Mucha gente se está tomando esto con calma y hace de la crisis algo productivo. Pero eso no sale en los noticieros, no solo porque no crea imágenes dramáticas, sino porque rara vez el público (el mismo público que nos acusa a todos los medios de sensacionalistas) se interesa por las historias positivas. La prevalencia de historias alarmantes en los medios, sobre todo los audiovisuales, parte de una relación simbiótica entre editores que saben que la alarma vende, y espectadores que reaccionan a ese estímulo. El niño que es llorón y la mamá que lo pellizca. 

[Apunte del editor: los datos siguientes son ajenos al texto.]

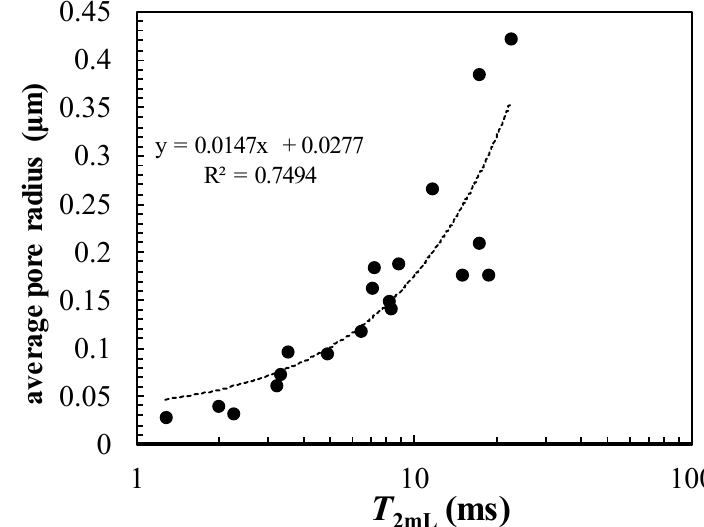
Figure 5. The relationship between average pore radius r and T 2ML of 19 core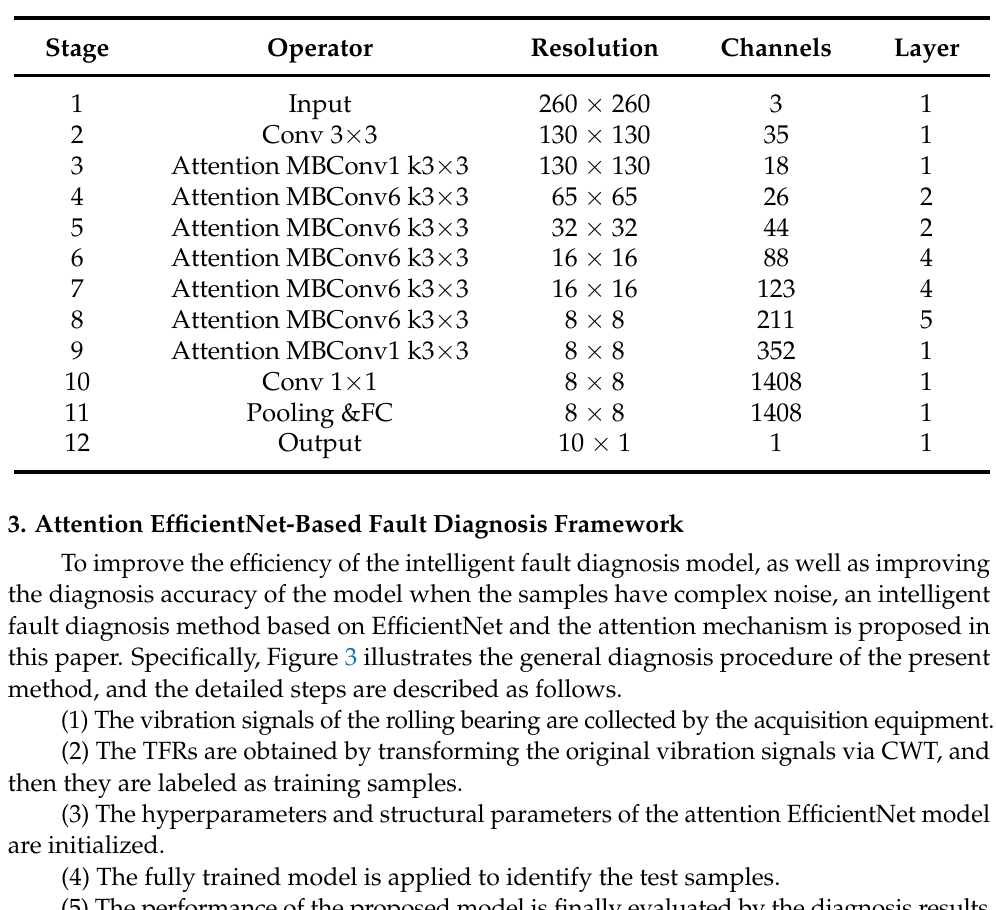
Figure 2. An overview of attention EfficientNet. Table 1. Overall structure of attention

En este contexto, hay titulares que resplandecen como diamantes en medio de la polvareda de pánico. El 12 de marzo se supo que dos equipos distintos de científicos en Canadá, uno en Toronto y otro en Saskatoon, lograron aislar el virus SARS-CoV-2, dentro de instalaciones seguras. Ya pueden criarlo en un laboratorio y están trabajando para conseguir la vacuna. Ambos equipos trabajaron con muestras extraídas de los primeros pacientes con COVID-19 que se trataron en Canadá, en el hospital Sunnybrook de Toronto. Los científicos recibieron inmediato apoyo financiero del gobierno canadiense para seguir desarrollando la vacuna. Otro equipo en Estados Unidos también aisló el virus y está buscando el mismo propósito.